■ TEXTAUSZUG
BERLIN/MÜNCHEN. Der ehemalige Bundesinnenminister Horst Seehofer (CSU) hat die Schuldenpläne von Union und SPD scharf kritisiert. CDU und CSU begingen damit einen „Wortbruch“, sagte Seehofer der Bild am Sonntag. Die Aufweichung der Schuldenbremse sowie das geplante 500 Milliarden Euro teure Sondervermögen für Infrastruktur sei nicht im Einklang „mit dem von uns versprochenen glaubwürdigen Politikwechsel“, monierte der Christsoziale.
Die Union tue stattdessen „das Gegenteil dessen, was wir vor der Wahl gesagt haben“. Seehofer interpretiert die nun geplante Neuverschuldung als Sieg für SPD und Grüne. „Offenbar mußten SPD und Grüne die Wahl verlieren, um am Ende das zu bekommen, was sie schon immer haben wollten.“ CDU und CDU sollten bei ihren Kernthemen Migration, Sozialstaat und Bürokratieabbau „nachvollziehbare Neuanfänge durchsetzen“, sonst sei die geplante Neuverschuldung nicht nachvollziehbar.

■ ARBEITSAUFTRAG 1
Schreiben Sie bitte den Abschnitt des Textauszugs zwischen „Die Union tue“ und „Neuverschuldung nicht nachvollziehbar.“ wortgetreu ab, beide Stellen eingeschlossen.
Der Textauszug und die Zeilen stammen aus unterschiedlichen Quellen.

■ QUELLENMATERIAL
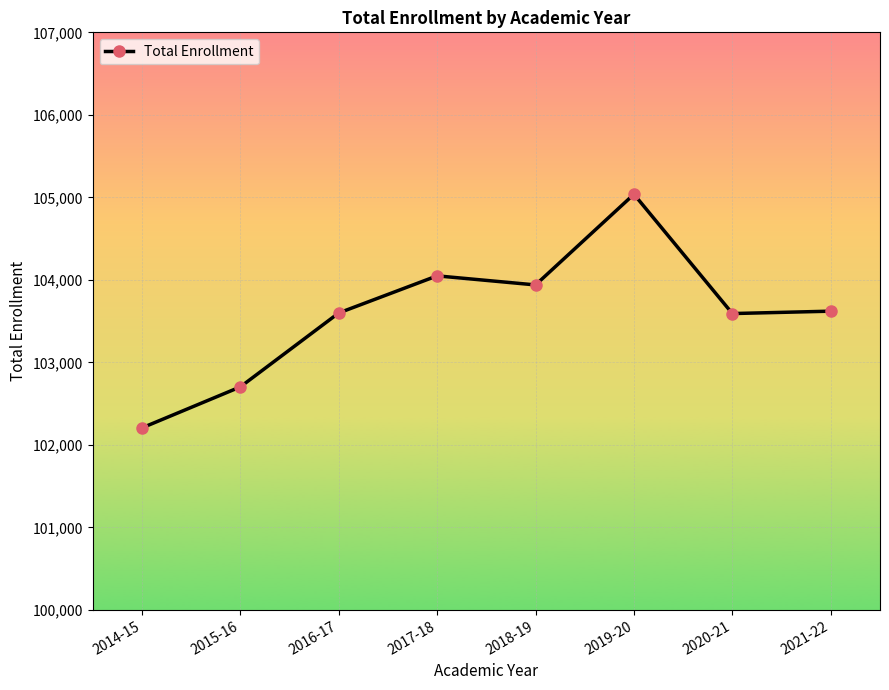

What is the sum of the values at 2017-18 and 2014-15?

206255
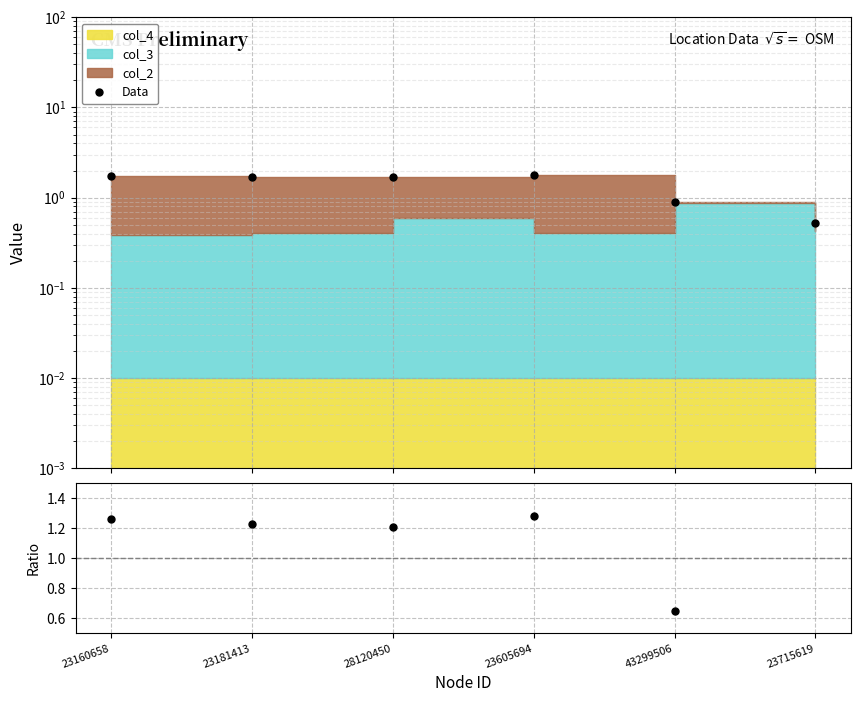

What is the ratio of the value at 23605694 to the value at 28120450?

1.1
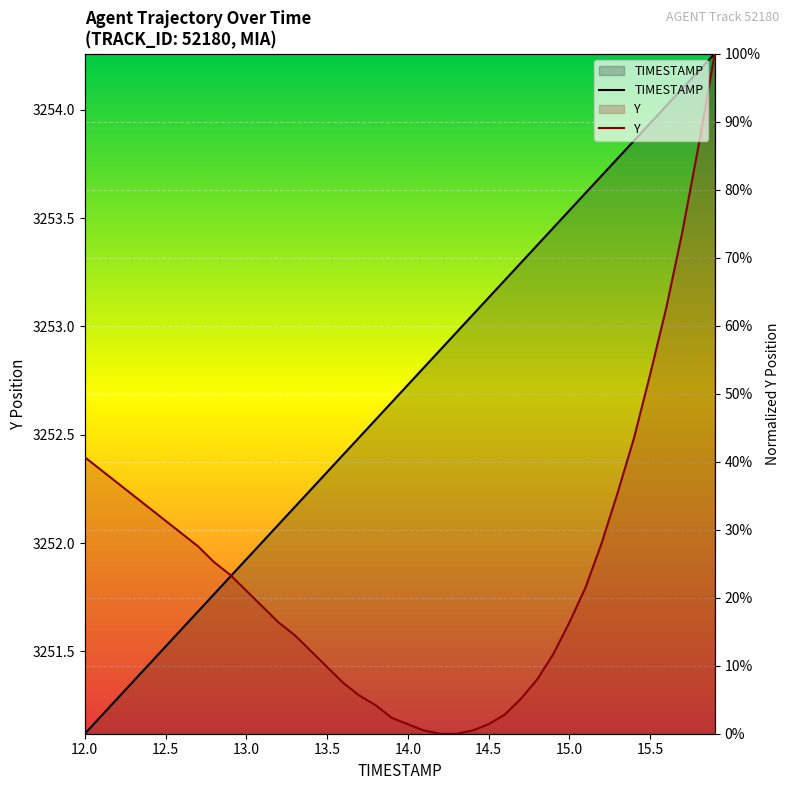

What is the greatest value displayed?

100.0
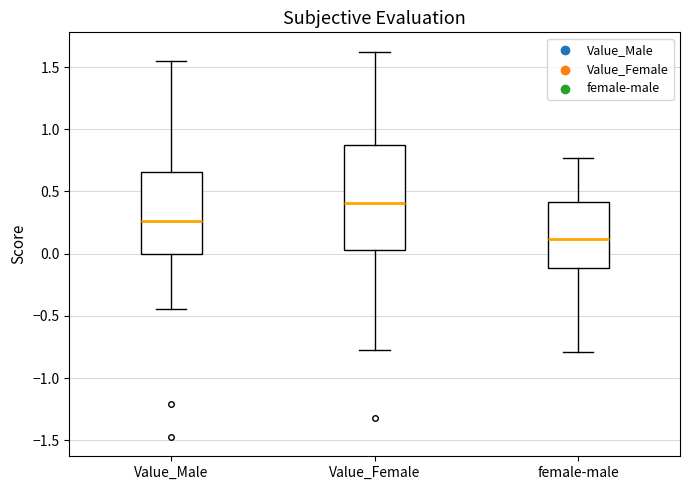

Reading left to right, read every box against the y-axis: the position of its median line, the range the box covers, and the ends of its whiskers. The values are not printed on the chart, so give them approximately, as read against the axis.

Value_Male: median 0.25, box 0.00 to 0.65, whiskers -0.45 to 1.55
Value_Female: median 0.40, box 0.05 to 0.85, whiskers -0.80 to 1.60
female-male: median 0.10, box -0.10 to 0.40, whiskers -0.80 to 0.75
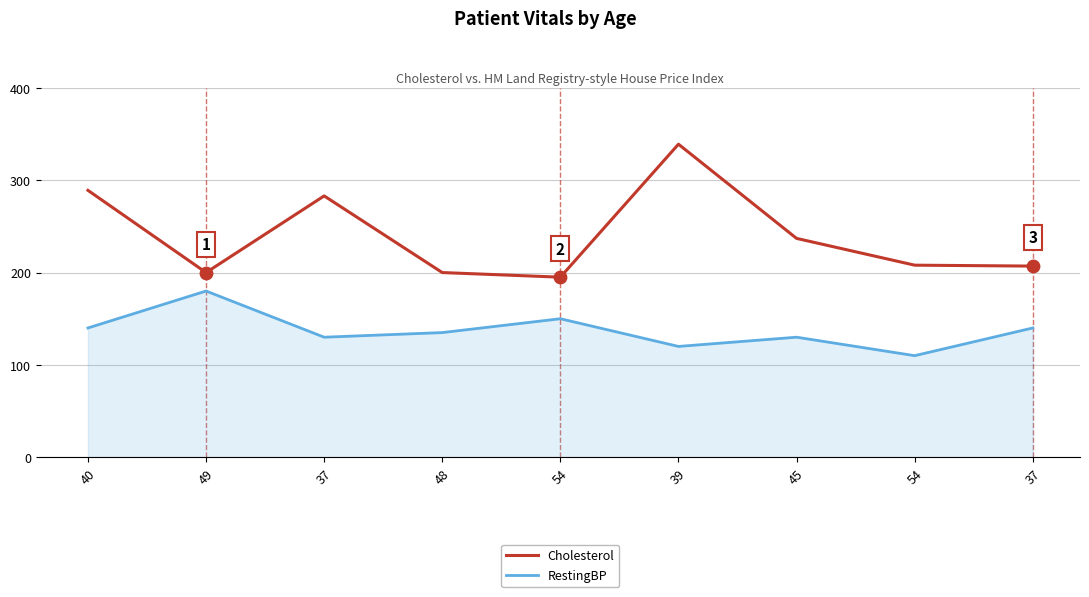

What are all the series names shown in the legend?

Cholesterol, RestingBP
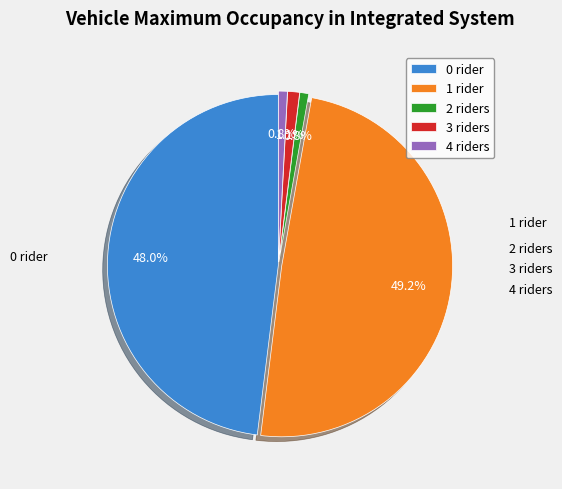

Is there a majority slice in this chart?

No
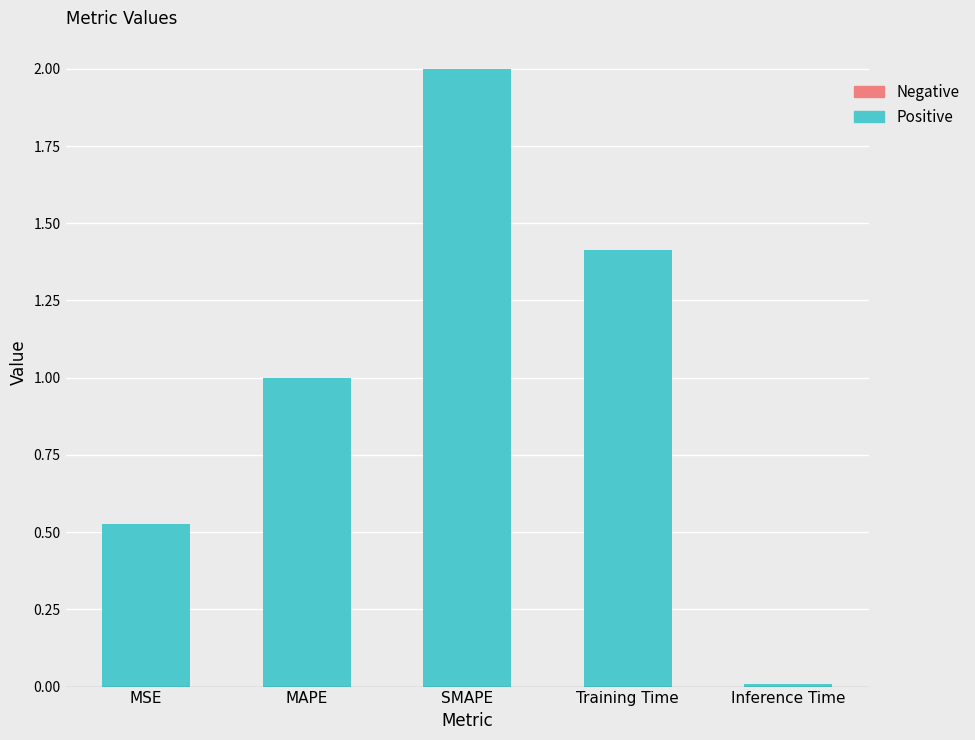

What position from the right is SMAPE?

3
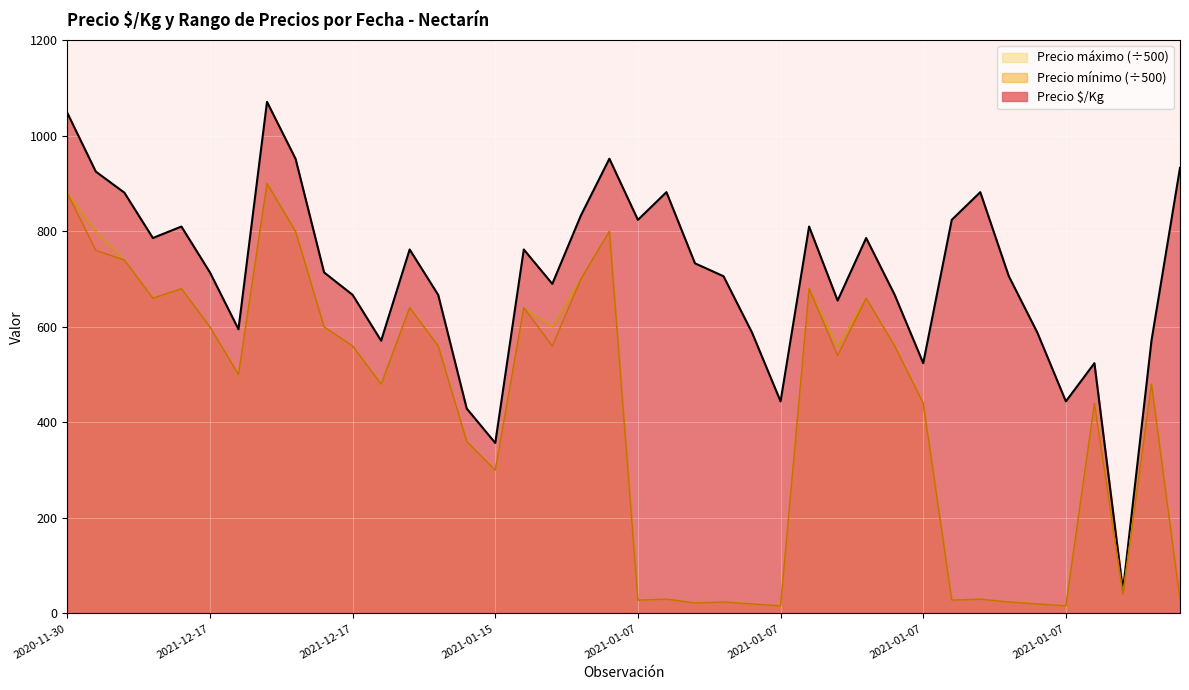

What are all the series names shown in the legend?

Precio máximo (÷500), Precio mínimo (÷500), Precio $/Kg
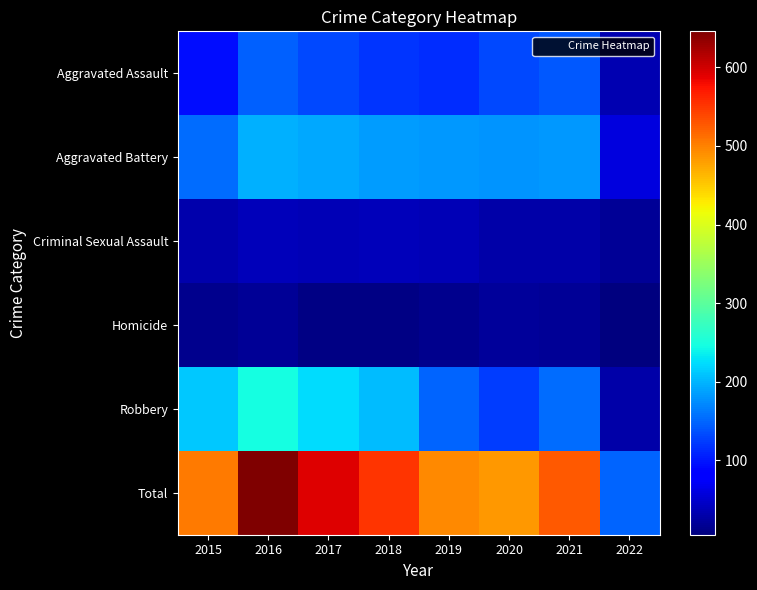

At how many categories does at least one series exceed 553?

2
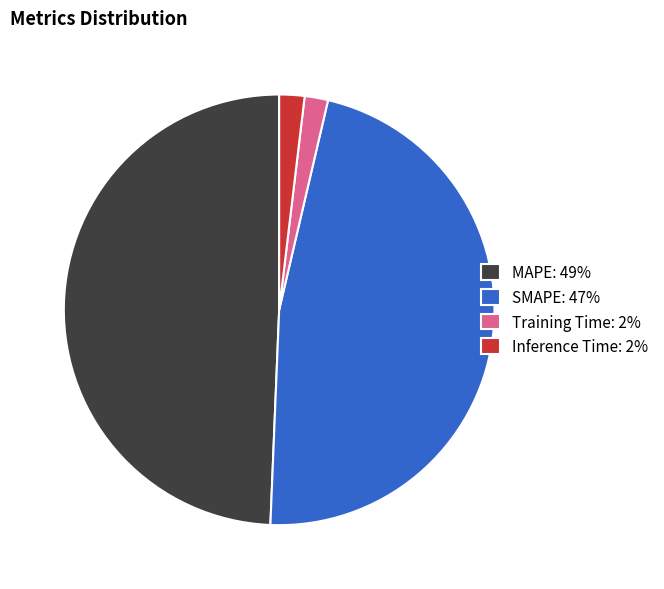

Do MAPE: 49% and Inference Time: 2% together represent more than half of the pie?

Yes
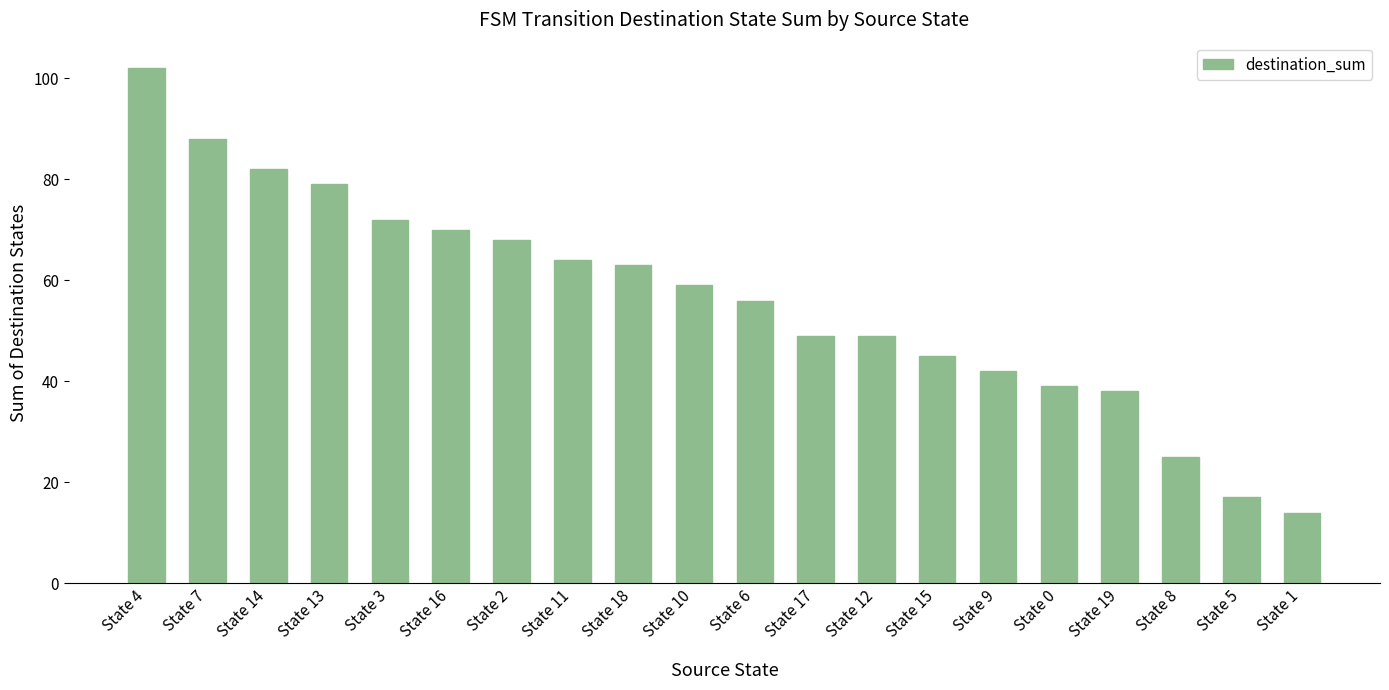

What is the change in value from State 13 to State 10?

-20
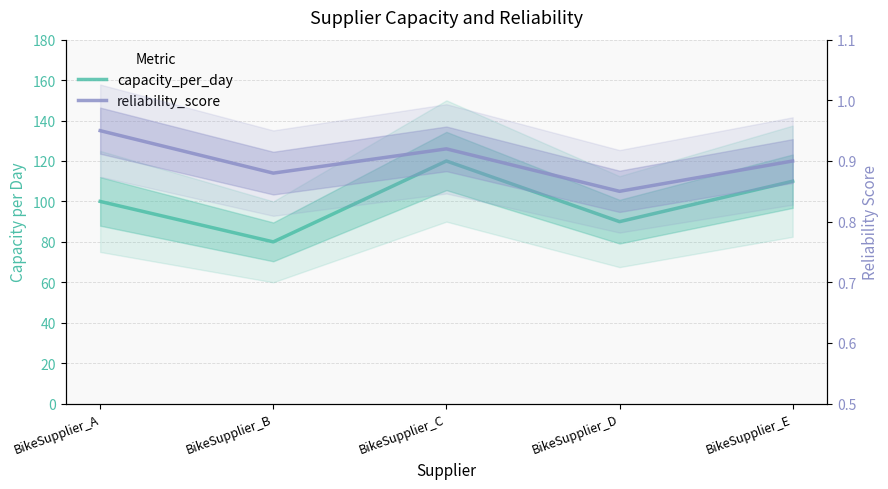

At which label does reliability_score reach its peak?

BikeSupplier_A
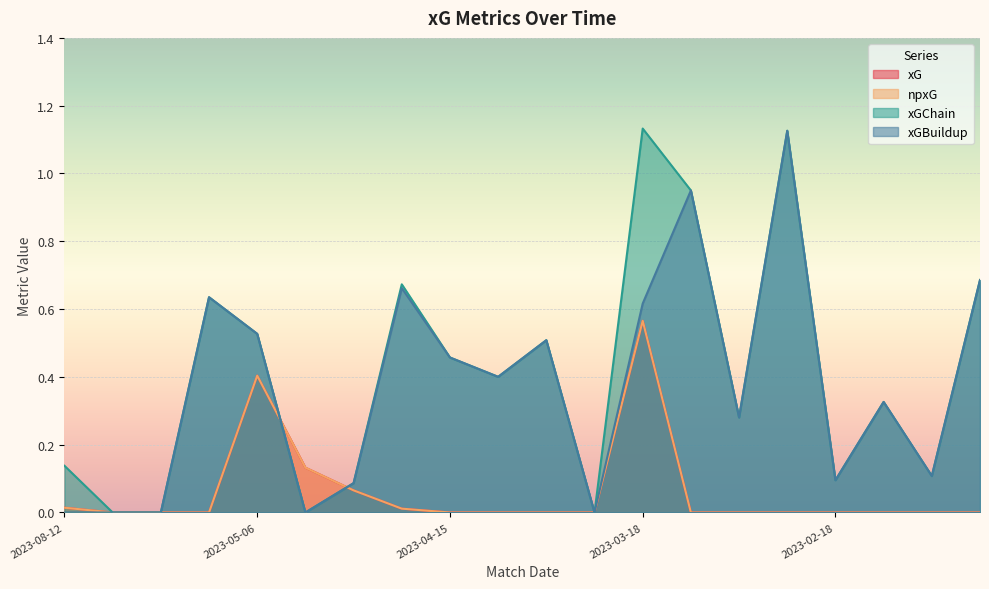

Reading left to right, extract all data points from this chart.

xG: 2023-08-12=0.0	2023-05-28=0.0	2023-05-20=0.0	2023-05-13=0.0	2023-05-06=0.4	2023-04-30=0.1	2023-04-25=0.1	2023-04-22=0.0	2023-04-15=0.0	2023-04-08=0.0	2023-04-04=0.0	2023-04-01=0.0	2023-03-18=0.6	2023-03-12=0.0	2023-03-04=0.0	2023-02-25=0.0	2023-02-18=0.0	2023-02-04=0.0	2023-01-21=0.0	2023-01-13=0.0
npxG: 2023-08-12=0.0	2023-05-28=0.0	2023-05-20=0.0	2023-05-13=0.0	2023-05-06=0.4	2023-04-30=0.1	2023-04-25=0.1	2023-04-22=0.0	2023-04-15=0.0	2023-04-08=0.0	2023-04-04=0.0	2023-04-01=0.0	2023-03-18=0.6	2023-03-12=0.0	2023-03-04=0.0	2023-02-25=0.0	2023-02-18=0.0	2023-02-04=0.0	2023-01-21=0.0	2023-01-13=0.0
xGChain: 2023-08-12=0.1	2023-05-28=0.0	2023-05-20=0.0	2023-05-13=0.6	2023-05-06=0.5	2023-04-30=0.0	2023-04-25=0.1	2023-04-22=0.7	2023-04-15=0.5	2023-04-08=0.4	2023-04-04=0.5	2023-04-01=0.0	2023-03-18=1.1	2023-03-12=0.9	2023-03-04=0.3	2023-02-25=1.1	2023-02-18=0.1	2023-02-04=0.3	2023-01-21=0.1	2023-01-13=0.7
xGBuildup: 2023-08-12=0.0	2023-05-28=0.0	2023-05-20=0.0	2023-05-13=0.6	2023-05-06=0.5	2023-04-30=0.0	2023-04-25=0.1	2023-04-22=0.7	2023-04-15=0.5	2023-04-08=0.4	2023-04-04=0.5	2023-04-01=0.0	2023-03-18=0.6	2023-03-12=0.9	2023-03-04=0.3	2023-02-25=1.1	2023-02-18=0.1	2023-02-04=0.3	2023-01-21=0.1	2023-01-13=0.7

■ ARBEITSAUFTRAG 2
Ziehen Sie jede Zeile heraus, in der die Zeichenfolge „values“ vorkommt, und achten Sie dabei auf Groß- und Kleinschreibung.

■ ANTWORTFELD 1
Die Union tue stattdessen „das Gegenteil dessen, was wir vor der Wahl gesagt haben“. Seehofer interpretiert die nun geplante Neuverschuldung als Sieg für SPD und Grüne. „Offenbar mußten SPD und Grüne die Wahl verlieren, um am Ende das zu bekommen, was sie schon immer haben wollten.“ CDU und CDU sollten bei ihren Kernthemen Migration, Sozialstaat und Bürokratieabbau „nachvollziehbare Neuanfänge durchsetzen“, sonst sei die geplante Neuverschuldung nicht nachvollziehbar.

■ ANTWORTFELD 2
What is the sum of the values at 2017-18 and 2014-15?
Reading left to right, read every box against the y-axis: the position of its median line, the range the box covers, and the ends of its whiskers. The values are not printed on the chart, so give them approximately, as read against the axis.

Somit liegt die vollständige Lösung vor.